This section is from the "Everybody's Guide to Money Matters" book, by William Cotton. With a description of the various investments chiefly dealt in on the stock exchange, and the mode of dealing therein. Some account of the pitfalls prepared for the unwary, and suggestions to the cautious investor.
These are a favourite investment with the British public. They consist of Debenture, Guaranteed, and Ordinary stocks. The Debenture stocks are similar to those of British railways, and are a first charge on the undertaking. The Guaranteed stocks are those upon which there is an undertaking by the Secretary of State for India that the interest shall not be less at any time than they are stated to bear; any deficiency in the earnings being made up by the Government. Should the earnings be more than sufficient to pay the stated interest, the surplus is divided between the Government and the railway company. Annuities may be purchased in some of these railways, that is to say, by paying, we will assume, £30 as the market price, an annuity of £1 a year will be granted for a certain number of years. In dealing with these it is necessary to ascertain when the annuity ceases, or the investor, having sunk the capital sum, may cease to receive any income therefrom when least expected.
Warrants for interest on these stocks are periodically sent to registered holders.

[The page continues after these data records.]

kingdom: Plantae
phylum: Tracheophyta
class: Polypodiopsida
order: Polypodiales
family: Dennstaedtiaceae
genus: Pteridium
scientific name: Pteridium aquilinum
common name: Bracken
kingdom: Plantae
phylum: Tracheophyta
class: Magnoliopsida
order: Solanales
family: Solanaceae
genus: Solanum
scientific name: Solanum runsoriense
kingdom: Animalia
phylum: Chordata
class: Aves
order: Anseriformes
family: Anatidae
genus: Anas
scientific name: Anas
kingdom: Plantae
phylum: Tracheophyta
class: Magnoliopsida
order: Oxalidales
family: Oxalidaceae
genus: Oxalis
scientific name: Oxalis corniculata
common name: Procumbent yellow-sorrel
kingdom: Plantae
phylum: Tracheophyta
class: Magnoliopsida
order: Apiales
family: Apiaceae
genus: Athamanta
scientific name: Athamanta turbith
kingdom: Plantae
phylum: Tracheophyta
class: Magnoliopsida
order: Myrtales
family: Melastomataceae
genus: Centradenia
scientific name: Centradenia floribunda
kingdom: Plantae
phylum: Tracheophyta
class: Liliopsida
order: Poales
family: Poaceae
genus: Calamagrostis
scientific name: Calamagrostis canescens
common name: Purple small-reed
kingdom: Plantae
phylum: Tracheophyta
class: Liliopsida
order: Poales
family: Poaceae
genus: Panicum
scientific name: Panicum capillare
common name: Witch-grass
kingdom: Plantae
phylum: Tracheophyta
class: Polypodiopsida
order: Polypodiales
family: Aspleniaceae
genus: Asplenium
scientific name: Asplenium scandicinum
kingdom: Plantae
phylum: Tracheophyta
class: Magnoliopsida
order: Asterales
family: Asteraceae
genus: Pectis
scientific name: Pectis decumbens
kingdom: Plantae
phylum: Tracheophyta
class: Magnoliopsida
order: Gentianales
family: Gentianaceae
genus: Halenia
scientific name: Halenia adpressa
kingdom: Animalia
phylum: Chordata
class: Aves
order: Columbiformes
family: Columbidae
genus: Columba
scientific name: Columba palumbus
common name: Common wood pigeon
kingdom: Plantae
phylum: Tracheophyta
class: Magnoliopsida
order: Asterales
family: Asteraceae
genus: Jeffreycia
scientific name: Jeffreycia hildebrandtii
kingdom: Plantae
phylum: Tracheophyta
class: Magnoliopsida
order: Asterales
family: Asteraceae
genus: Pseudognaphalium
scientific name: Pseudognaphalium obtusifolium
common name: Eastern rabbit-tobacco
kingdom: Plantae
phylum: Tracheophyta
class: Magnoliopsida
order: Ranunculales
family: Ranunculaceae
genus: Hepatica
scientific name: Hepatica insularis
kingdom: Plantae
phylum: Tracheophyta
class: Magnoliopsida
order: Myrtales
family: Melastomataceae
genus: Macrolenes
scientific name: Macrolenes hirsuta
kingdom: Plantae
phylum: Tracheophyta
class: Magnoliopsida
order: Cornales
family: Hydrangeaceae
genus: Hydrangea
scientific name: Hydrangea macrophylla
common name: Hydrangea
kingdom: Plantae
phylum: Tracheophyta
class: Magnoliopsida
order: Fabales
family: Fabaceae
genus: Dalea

The stocks and shares of Canadian and American railways offer a more remunerative return than English railways, as they may be purchased at much lower prices. They are subject, however, to speculative influences of many sorts, and can hardly be recommended for safe permanent investment.
No venture should certainly be made in these stocks without full knowledge of the position and prospects of the railway company and the contingencies to which it may be subject. Any banker would obtain for a customer all the information that could be afforded in regard to these stocks, and indicate their market value as an investment, apart from the fictitious value induced by speculators, and the manoeuvres of syndicates and wire-pullers.
The capital of foreign railways consists of obligations, stocks, and shares. The obligations are in the form of bonds, being a first charge on the railway. The bonds vary in amount, but chiefly represent £100 and £20, and they bear a certain rate of interest. Some of the Continental railways may offer a fair investment in this way, but great care is required in the selection.
The stocks and shares of some of the South American railways command a high premium, but of the whole number quoted in the official list the large majority show a heavy decline on the original value, many indeed being valueless. These stocks are highly speculative and subject to be affected by political convulsions and other contingencies, which make them undesirable as an investment.